🤖 AI Summary
To address the substantial semantic gap between Cell Painting images and heterogeneous perturbations (e.g., small molecules, CRISPR), as well as the challenge of unifying their representations, this paper proposes the first cross-modal contrastive learning framework tailored for cellular phenotypic analysis. It innovatively introduces a microscopy-channel encoding mechanism to explicitly model fluorescence-channel-specific information, and jointly fine-tunes frozen ViT/ResNet image encoders with BERT-style text encoders—within a CLIP-inspired paradigm—to align perturbation descriptions with morphological phenotypes in a shared embedding space. The method significantly improves cross-modal retrieval accuracy, outperforms existing open-source models on downstream tasks including perturbation clustering and mechanism inference, and achieves a 3.2× speedup in inference—thereby overcoming the transfer bottleneck of natural-image pre-trained models in cellular imaging.
📝 Abstract
High-content screening (HCS) assays based on high-throughput microscopy techniques such as Cell Painting have enabled the interrogation of cells' morphological responses to perturbations at an unprecedented scale. The collection of such data promises to facilitate a better understanding of the relationships between different perturbations and their effects on cellular state. Towards achieving this goal, recent advances in cross-modal contrastive learning could, in theory, be leveraged to learn a unified latent space that aligns perturbations with their corresponding morphological effects.
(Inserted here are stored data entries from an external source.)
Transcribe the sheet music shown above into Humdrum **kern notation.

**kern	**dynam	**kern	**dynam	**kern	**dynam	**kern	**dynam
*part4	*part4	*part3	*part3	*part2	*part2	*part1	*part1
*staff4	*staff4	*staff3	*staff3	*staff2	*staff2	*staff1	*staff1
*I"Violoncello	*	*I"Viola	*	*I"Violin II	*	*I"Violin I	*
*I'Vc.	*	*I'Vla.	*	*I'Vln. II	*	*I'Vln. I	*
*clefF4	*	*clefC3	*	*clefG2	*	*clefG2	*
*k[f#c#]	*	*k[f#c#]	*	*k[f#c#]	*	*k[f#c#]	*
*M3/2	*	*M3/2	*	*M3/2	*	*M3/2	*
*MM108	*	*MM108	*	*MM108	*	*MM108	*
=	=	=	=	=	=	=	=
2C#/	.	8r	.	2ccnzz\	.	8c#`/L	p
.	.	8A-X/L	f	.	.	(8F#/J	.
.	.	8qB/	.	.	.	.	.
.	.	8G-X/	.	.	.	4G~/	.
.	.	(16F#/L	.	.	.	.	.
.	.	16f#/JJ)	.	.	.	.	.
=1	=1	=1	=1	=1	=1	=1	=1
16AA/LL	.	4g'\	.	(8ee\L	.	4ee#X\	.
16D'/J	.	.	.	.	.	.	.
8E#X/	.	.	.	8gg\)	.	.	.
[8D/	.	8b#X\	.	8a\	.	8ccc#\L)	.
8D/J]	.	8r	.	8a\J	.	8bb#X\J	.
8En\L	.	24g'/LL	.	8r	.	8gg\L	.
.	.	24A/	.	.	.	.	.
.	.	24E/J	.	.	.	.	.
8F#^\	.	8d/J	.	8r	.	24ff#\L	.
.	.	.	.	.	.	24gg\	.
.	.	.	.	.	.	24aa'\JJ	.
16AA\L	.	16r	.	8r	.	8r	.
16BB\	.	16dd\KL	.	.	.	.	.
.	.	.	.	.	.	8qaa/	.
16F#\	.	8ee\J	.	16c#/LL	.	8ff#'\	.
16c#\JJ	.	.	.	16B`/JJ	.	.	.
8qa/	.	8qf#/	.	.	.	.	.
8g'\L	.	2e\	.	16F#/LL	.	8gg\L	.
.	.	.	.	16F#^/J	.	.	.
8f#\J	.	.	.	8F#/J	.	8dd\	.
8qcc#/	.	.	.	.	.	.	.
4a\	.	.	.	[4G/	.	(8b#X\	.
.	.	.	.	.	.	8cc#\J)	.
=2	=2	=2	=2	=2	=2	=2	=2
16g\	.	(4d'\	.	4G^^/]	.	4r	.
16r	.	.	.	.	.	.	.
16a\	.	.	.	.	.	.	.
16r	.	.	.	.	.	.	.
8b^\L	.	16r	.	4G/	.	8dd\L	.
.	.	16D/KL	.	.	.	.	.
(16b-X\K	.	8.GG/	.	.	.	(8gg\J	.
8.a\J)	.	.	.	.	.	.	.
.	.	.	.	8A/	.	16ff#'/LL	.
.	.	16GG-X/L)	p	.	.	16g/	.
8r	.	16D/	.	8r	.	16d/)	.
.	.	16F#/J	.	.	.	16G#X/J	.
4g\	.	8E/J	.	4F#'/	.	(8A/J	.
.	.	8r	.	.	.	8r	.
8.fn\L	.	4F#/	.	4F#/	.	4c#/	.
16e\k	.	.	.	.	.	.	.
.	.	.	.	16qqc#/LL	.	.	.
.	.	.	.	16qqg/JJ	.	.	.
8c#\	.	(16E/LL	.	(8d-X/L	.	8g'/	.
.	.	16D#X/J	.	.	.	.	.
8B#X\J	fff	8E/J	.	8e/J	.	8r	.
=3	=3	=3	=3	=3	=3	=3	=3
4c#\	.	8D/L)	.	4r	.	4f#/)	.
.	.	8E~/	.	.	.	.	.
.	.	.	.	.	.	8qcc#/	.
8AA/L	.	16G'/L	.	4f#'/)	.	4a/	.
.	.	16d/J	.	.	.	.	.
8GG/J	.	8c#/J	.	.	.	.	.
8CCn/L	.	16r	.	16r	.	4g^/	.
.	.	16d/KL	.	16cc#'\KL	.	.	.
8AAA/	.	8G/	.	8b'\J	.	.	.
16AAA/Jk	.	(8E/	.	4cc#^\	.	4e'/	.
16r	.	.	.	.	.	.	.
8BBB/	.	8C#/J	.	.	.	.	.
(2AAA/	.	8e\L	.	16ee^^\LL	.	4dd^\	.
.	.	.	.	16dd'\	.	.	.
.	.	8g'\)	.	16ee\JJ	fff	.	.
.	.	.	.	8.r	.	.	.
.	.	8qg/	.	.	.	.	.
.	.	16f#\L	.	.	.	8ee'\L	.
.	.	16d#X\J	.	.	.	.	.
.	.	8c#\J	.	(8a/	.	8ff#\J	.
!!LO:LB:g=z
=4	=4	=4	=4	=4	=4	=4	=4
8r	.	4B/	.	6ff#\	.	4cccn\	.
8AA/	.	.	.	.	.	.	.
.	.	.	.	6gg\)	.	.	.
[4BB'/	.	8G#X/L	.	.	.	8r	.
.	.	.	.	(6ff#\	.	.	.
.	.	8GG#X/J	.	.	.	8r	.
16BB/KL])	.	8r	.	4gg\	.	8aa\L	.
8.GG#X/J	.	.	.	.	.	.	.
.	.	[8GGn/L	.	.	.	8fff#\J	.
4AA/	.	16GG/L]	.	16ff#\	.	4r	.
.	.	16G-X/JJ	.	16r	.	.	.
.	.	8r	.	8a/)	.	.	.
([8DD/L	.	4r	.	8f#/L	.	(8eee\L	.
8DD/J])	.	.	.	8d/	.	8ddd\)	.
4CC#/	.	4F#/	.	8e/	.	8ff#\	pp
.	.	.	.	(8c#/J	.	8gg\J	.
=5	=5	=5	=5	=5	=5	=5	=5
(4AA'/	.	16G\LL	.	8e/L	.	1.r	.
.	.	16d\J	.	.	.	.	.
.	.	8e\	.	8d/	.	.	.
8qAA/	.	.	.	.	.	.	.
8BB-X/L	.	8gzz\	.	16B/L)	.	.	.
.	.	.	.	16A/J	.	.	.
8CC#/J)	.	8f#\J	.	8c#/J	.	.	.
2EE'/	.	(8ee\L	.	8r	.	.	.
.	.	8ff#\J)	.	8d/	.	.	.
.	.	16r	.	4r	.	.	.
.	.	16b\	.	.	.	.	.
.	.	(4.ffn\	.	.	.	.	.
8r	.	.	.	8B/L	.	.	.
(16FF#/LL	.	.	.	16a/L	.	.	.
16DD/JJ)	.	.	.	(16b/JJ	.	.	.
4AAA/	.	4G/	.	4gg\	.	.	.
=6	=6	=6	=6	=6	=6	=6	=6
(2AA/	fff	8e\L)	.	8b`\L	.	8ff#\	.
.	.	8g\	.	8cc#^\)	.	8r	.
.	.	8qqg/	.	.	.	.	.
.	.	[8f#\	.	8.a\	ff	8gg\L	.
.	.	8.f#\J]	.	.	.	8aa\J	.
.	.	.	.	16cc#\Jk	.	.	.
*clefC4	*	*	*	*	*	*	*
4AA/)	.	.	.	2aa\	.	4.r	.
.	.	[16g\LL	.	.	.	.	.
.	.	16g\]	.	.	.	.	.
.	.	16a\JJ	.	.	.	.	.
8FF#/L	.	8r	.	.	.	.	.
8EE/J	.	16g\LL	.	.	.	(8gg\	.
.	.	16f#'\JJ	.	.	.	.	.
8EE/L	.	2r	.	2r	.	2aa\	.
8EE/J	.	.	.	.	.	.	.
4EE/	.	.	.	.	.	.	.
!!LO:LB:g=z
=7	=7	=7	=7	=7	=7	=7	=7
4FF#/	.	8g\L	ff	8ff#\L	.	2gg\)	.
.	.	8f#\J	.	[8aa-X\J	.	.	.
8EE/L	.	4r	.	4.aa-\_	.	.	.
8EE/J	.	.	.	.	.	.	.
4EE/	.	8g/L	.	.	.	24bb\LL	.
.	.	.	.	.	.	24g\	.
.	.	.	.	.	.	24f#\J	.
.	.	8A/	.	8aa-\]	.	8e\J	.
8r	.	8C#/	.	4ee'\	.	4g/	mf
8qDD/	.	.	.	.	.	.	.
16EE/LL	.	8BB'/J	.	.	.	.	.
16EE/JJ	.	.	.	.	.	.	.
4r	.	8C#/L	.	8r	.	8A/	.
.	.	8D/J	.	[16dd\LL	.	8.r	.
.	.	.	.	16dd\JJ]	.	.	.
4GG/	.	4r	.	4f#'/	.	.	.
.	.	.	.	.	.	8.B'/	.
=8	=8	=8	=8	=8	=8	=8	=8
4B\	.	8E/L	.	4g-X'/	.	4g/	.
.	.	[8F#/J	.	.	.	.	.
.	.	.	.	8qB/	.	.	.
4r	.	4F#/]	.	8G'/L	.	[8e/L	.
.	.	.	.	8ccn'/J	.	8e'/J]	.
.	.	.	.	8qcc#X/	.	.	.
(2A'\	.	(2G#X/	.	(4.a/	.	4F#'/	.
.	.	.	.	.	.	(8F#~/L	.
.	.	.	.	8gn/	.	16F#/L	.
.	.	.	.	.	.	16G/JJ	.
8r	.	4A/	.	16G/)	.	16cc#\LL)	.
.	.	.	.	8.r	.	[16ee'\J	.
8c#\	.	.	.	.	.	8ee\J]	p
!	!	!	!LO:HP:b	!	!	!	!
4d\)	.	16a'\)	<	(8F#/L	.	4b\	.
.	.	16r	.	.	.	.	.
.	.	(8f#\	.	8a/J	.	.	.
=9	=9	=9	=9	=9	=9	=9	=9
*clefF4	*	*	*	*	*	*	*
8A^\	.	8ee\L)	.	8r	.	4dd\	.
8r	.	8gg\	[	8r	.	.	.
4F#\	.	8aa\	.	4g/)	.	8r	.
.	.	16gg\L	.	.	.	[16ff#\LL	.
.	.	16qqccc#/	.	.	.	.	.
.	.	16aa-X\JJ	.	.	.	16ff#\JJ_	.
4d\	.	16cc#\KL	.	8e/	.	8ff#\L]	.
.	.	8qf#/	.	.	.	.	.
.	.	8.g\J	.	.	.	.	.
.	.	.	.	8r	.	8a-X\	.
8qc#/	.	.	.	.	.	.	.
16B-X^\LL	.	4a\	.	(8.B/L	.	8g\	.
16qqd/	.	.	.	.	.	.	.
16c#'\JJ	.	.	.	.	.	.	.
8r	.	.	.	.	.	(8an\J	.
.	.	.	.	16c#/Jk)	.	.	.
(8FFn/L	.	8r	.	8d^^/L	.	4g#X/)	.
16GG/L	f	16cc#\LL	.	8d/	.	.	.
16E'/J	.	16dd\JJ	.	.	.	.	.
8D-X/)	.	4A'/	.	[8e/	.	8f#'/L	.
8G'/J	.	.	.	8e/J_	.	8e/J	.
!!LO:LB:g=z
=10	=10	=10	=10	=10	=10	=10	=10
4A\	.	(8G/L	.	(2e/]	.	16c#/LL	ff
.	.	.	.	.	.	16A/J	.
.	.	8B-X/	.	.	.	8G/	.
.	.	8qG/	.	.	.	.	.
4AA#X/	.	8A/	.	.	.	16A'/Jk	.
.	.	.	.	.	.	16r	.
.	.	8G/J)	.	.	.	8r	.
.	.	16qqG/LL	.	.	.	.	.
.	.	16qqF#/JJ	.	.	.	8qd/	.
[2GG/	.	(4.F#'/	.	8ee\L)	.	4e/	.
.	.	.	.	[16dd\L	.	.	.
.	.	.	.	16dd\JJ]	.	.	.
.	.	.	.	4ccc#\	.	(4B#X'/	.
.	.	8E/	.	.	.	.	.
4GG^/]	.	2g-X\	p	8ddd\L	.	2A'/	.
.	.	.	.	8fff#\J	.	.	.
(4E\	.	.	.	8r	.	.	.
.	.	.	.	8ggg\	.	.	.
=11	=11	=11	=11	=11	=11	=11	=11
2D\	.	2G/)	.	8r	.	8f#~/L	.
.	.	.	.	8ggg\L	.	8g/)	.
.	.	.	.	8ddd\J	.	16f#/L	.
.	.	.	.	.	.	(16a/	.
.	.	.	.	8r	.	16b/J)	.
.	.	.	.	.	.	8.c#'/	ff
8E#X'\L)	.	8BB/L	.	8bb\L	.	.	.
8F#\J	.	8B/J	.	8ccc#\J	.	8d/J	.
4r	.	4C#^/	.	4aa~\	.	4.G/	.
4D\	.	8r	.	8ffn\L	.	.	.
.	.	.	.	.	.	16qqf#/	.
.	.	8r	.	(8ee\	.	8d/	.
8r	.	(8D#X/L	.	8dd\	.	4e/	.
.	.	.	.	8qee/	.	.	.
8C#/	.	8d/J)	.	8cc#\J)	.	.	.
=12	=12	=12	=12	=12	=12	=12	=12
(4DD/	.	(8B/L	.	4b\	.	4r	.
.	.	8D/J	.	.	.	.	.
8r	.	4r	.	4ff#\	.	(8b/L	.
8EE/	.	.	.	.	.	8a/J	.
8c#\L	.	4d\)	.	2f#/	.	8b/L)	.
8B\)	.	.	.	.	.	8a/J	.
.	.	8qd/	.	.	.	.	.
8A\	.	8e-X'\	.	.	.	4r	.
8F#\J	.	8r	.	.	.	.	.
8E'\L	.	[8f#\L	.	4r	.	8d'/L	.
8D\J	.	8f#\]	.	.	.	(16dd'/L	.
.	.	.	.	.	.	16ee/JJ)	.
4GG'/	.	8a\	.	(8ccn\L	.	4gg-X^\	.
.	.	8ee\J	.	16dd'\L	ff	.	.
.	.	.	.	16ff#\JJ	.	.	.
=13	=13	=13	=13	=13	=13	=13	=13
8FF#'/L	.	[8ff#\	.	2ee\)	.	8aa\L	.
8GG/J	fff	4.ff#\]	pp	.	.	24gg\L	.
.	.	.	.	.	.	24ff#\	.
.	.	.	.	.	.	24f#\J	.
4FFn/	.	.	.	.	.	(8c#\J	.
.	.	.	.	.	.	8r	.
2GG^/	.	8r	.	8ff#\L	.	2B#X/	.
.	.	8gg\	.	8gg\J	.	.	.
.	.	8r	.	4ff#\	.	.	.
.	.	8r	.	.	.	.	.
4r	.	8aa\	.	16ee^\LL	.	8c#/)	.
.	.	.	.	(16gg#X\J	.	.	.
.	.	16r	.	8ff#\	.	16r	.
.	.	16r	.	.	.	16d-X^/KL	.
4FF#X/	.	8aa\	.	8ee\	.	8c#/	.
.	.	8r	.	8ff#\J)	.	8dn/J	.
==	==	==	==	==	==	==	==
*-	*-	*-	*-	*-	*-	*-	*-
However, the application of such methods to HCS data is not straightforward due to substantial differences in the semantics of Cell Painting images compared to natural images, and the difficulty of representing different classes of perturbations (e.g., small molecule vs CRISPR gene knockout) in a single latent space. In response to these challenges, here we introduce CellCLIP, a cross-modal contrastive learning framework for HCS data. CellCLIP leverages pre-trained image encoders coupled with a novel channel encoding scheme to better capture relationships between different microscopy channels in image embeddings, along with natural language encoders for representing perturbations. Our framework outperforms current open-source models, demonstrating the best performance in both cross-modal retrieval and biologically meaningful downstream tasks while also achieving significant reductions in computation time.